[Exercise material — start]
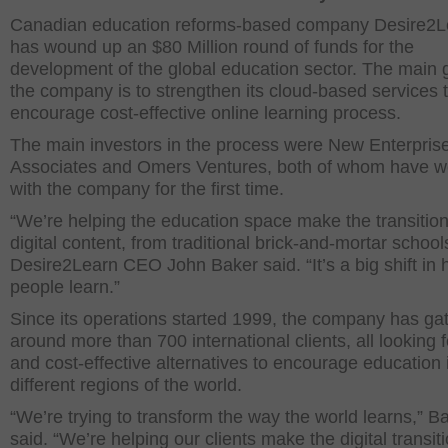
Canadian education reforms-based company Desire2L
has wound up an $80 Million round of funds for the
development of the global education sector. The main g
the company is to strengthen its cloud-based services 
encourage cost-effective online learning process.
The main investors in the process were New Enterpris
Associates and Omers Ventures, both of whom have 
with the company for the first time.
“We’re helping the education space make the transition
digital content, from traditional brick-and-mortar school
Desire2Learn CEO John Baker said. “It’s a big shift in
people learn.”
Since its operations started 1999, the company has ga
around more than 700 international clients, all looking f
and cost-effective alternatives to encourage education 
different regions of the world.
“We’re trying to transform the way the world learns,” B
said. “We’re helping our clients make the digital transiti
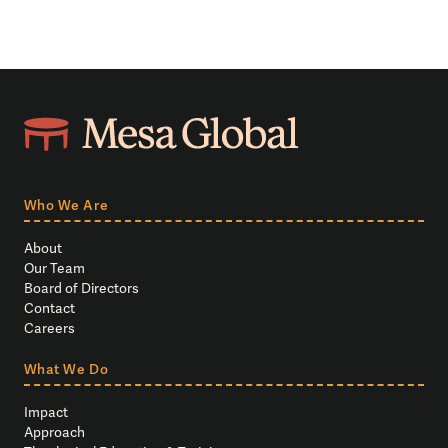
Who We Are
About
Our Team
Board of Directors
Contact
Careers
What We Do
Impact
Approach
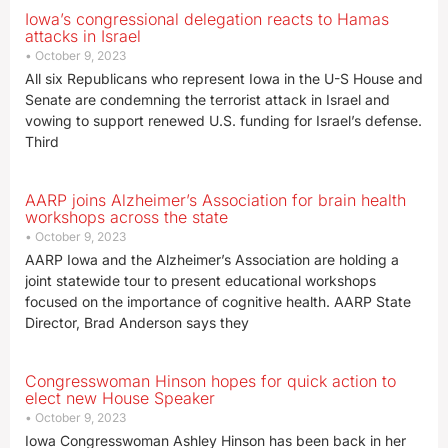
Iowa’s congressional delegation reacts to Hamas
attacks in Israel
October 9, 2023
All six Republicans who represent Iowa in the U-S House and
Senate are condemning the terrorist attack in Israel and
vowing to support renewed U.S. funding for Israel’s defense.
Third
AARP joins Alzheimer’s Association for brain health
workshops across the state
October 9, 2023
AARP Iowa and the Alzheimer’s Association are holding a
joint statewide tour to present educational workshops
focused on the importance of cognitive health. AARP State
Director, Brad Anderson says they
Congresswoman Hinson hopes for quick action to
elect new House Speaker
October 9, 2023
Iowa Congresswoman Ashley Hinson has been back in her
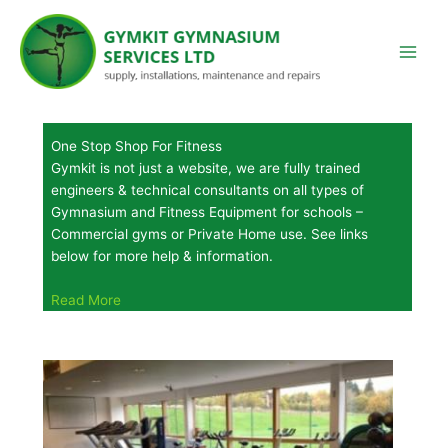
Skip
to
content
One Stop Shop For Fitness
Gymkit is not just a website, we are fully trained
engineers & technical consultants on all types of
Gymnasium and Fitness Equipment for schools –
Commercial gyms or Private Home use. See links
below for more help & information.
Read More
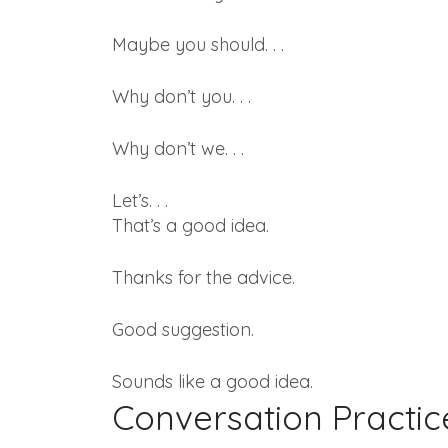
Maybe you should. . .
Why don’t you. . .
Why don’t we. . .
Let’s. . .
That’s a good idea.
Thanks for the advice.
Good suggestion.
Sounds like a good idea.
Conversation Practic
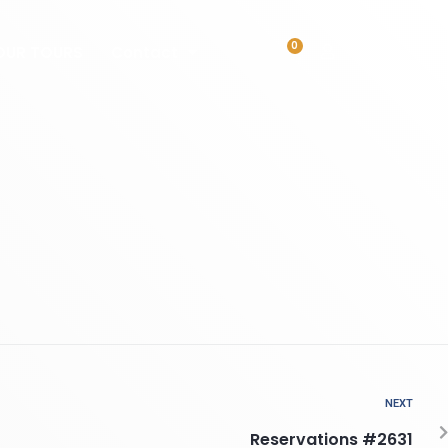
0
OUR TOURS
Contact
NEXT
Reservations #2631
[Exercise material — finish]
### What you are asked to do
Report each line of the data in which "world" occurs.

### Answer section
different regions of the world.
“We’re trying to transform the way the world learns,” B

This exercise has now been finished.